(Data records Opens)
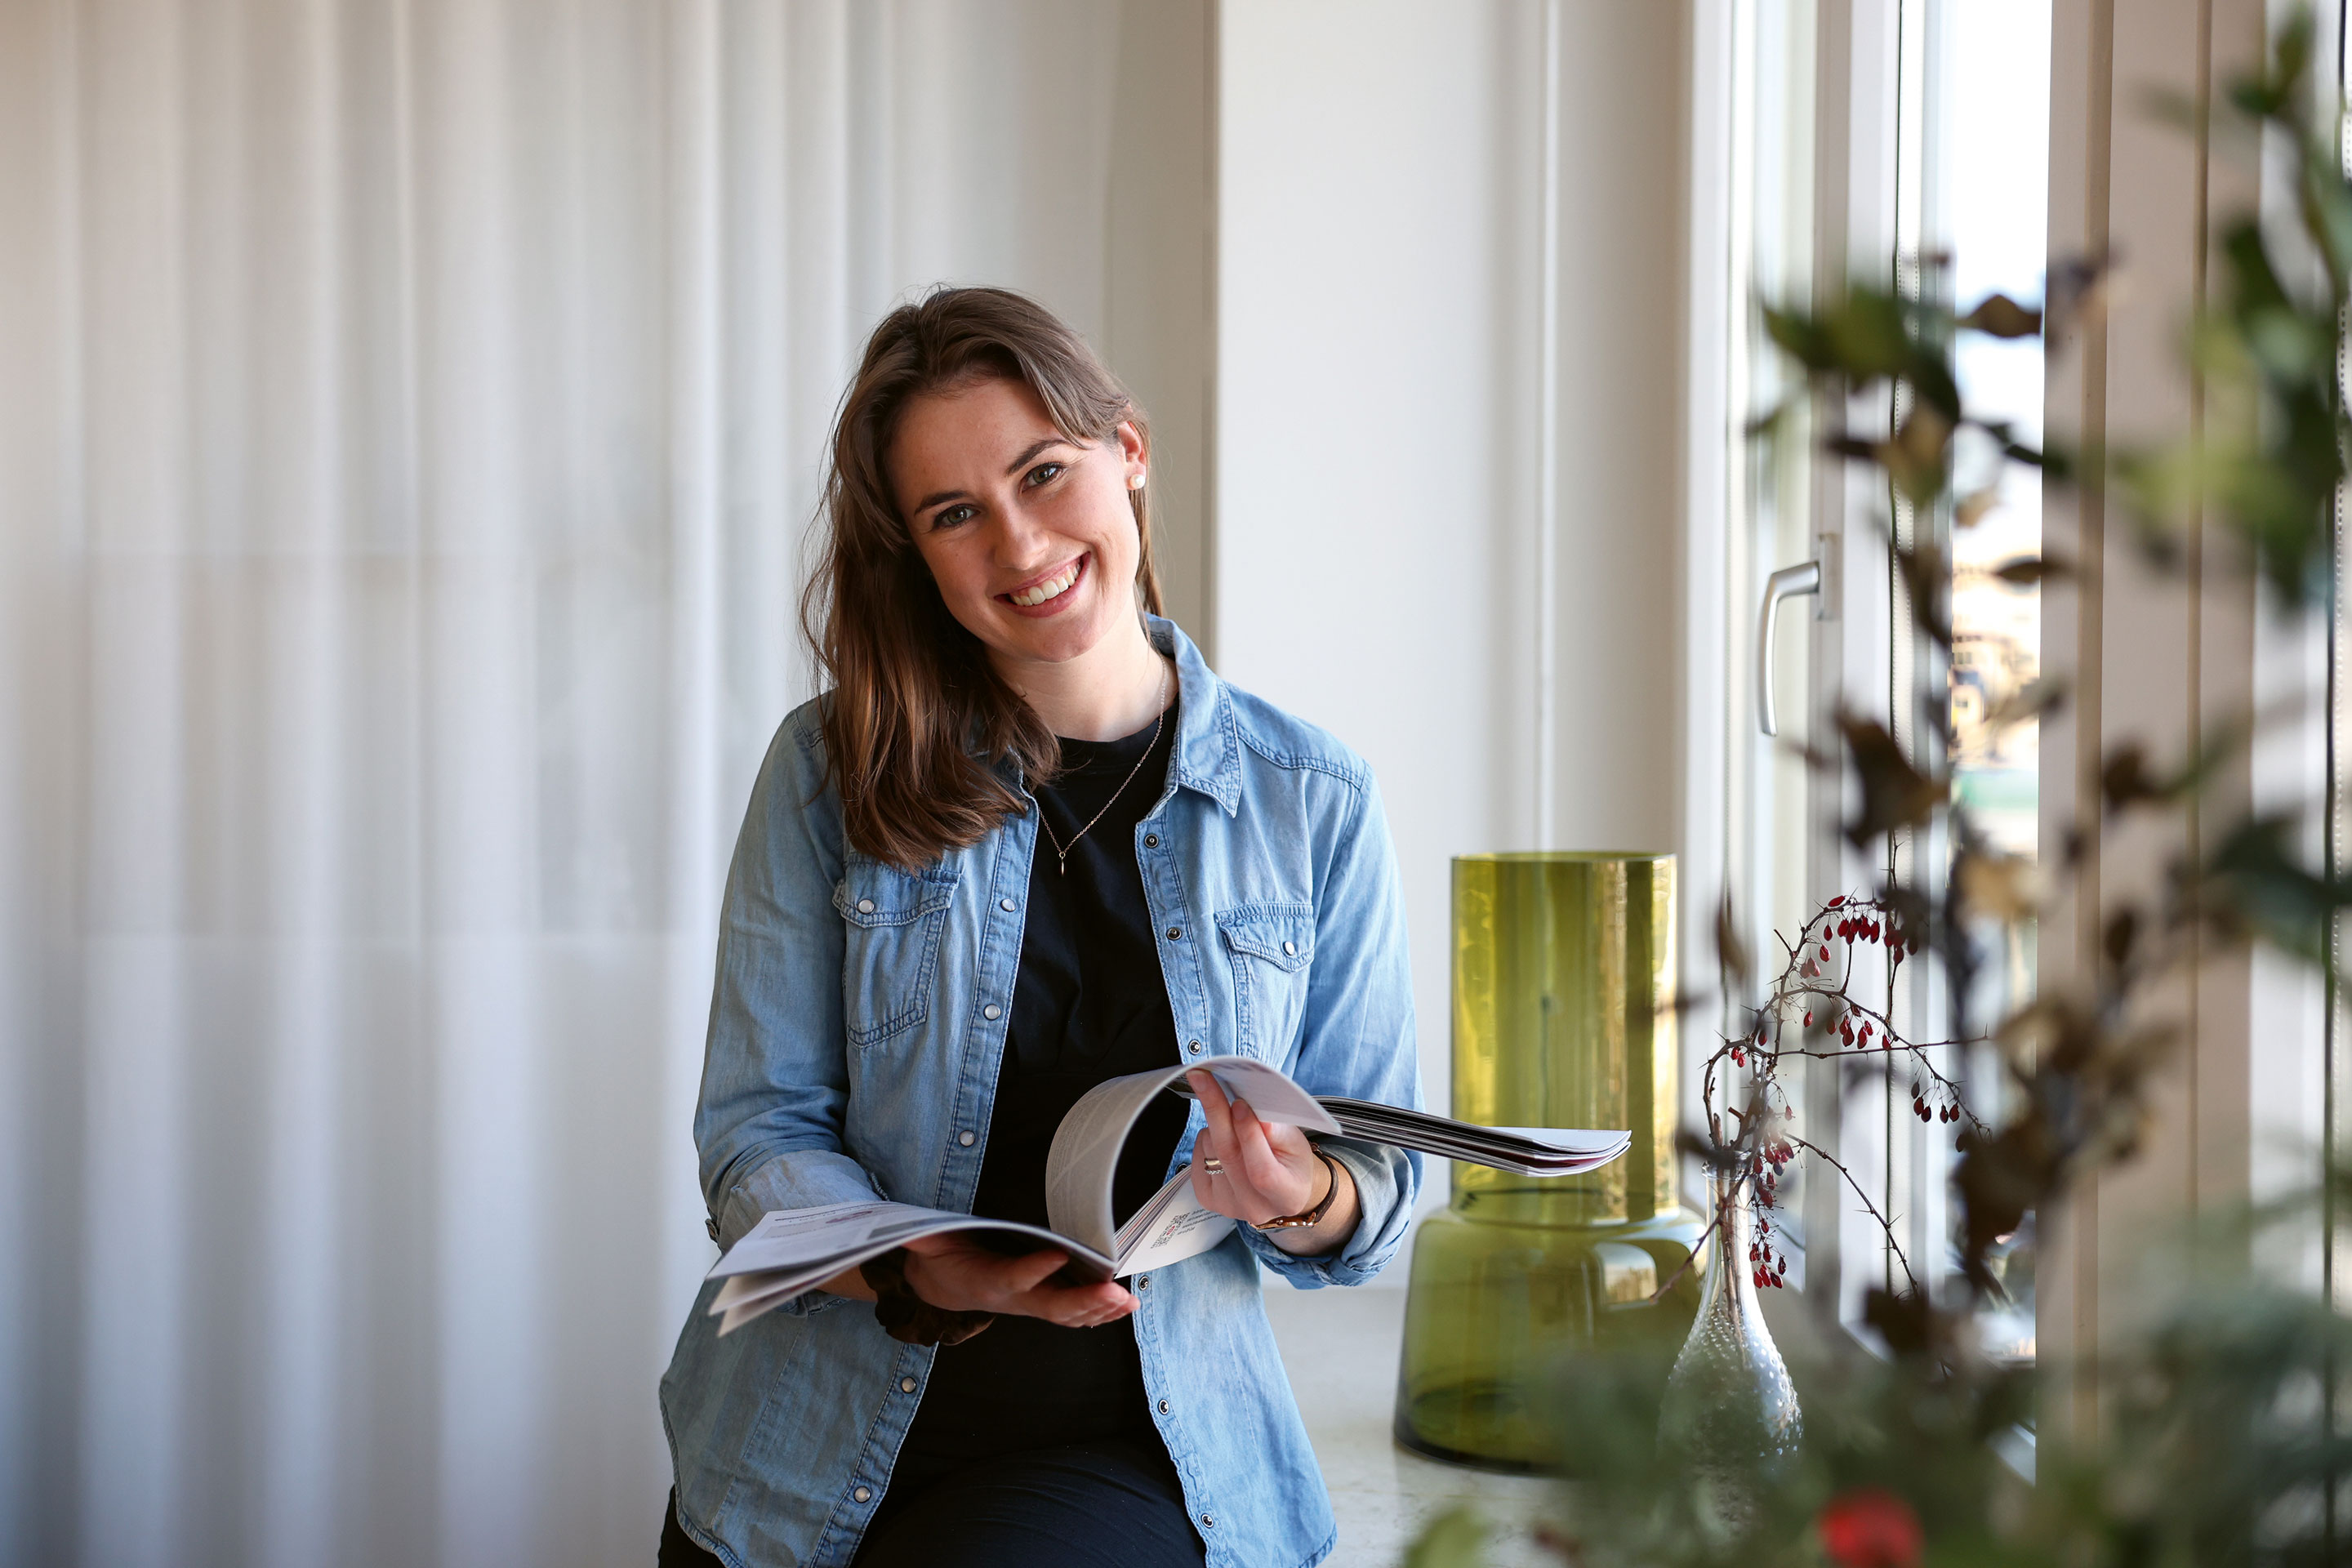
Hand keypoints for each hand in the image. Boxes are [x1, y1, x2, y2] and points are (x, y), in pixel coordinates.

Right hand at [899, 1232, 1135, 1327]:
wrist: (943, 1286)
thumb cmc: (941, 1260)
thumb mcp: (926, 1244)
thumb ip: (921, 1237)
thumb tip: (908, 1231)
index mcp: (986, 1281)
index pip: (1012, 1278)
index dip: (1034, 1271)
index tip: (1059, 1254)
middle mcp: (1012, 1300)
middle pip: (1052, 1307)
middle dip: (1085, 1301)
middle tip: (1115, 1291)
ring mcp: (1029, 1305)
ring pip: (1068, 1315)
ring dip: (1100, 1310)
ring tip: (1128, 1300)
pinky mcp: (1040, 1304)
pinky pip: (1074, 1315)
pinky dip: (1100, 1312)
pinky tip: (1122, 1305)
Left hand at [1186, 1069, 1359, 1255]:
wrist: (1282, 1191)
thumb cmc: (1292, 1162)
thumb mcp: (1296, 1143)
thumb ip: (1276, 1130)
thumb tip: (1251, 1112)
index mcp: (1285, 1195)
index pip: (1261, 1170)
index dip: (1249, 1136)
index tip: (1240, 1103)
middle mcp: (1254, 1207)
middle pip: (1228, 1156)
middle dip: (1216, 1112)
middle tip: (1204, 1079)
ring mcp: (1228, 1206)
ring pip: (1210, 1151)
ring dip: (1217, 1125)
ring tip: (1235, 1122)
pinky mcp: (1208, 1199)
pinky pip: (1197, 1158)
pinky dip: (1206, 1140)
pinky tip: (1223, 1138)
(Data records Closes)
Action item → Please copy out every line of the preceding listing that carries "ring".

Exercise solution →
ring mcp: (1029, 1305)
ring pip: (1068, 1315)
ring dip: (1100, 1310)
ring tip: (1128, 1300)
ring mcp: (1228, 1206)
ring pip: (1210, 1151)
ring dip: (1217, 1125)
ring tip: (1235, 1122)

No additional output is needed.